Previously, all jobs running on an EMR cluster used the IAM role associated with the EMR cluster’s EC2 Instances to access resources. This role is called the EMR EC2 Instance Profile. For example, if a Spark job and Hive job running on the same cluster needed to access different S3 buckets, then the Instance Profile must allow access to both the buckets. With Runtime Role for EMR Steps, you specify a different IAM role for the Spark and the Hive job, thus scoping down access at a job level. This allows you to simplify access controls on a single EMR cluster that is shared between multiple tenants, wherein each tenant is isolated using IAM roles.

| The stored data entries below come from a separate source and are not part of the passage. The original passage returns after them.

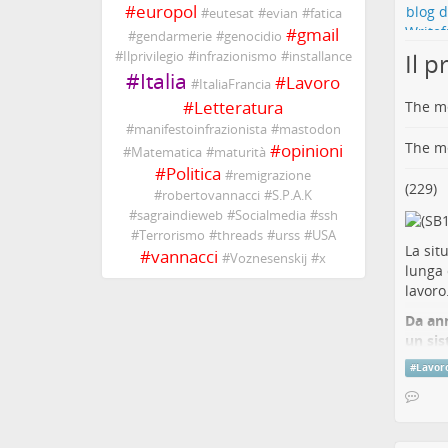
#
europol
#
eutesat
#
evian
#
fatica
#
gmail
#
gendarmerie
#
genocidio
Il p
#
Ilprivilegio
#
infrazionismo
#
installance
#
Italia
#
Lavoro
#
ItaliaFrancia
#
Letteratura
The me
#
manifestoinfrazionista
#
mastodon
The me
#
opinioni
#
Matematica
#
maturità
#
Politica
#
remigrazione
(229)
#
robertovannacci
#
S.P.A.K
#
sagraindieweb
#
Socialmedia
#
ssh
#
Terrorismo
#
threads
#
urss
#
USA
La sit
#
vannacci
#
Voznesenskij
#
x
lunga 
lavoro
Da ann
un sis
Il pun
#
Lavor
cambi
strate
Uno de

In addition, you can use AWS Lake Formation to apply Table and Column-level permissions with Apache Spark and Apache Hive jobs submitted as EMR Steps. AWS Lake Formation is a fully managed service that makes it easy to build, secure, and manage data lakes. AWS Lake Formation enables you to apply fine-grained access control to data stored in data lakes, through a simple grant or revoke mechanism, much like a relational database management system (RDBMS). With this feature, table and column-level permissions defined in AWS Lake Formation for an IAM Role are seamlessly enforced with Apache Hive and Apache Spark jobs submitted as EMR Steps. This allows you to further simplify access controls, and provide each job with access to specific Databases, Tables, and Columns.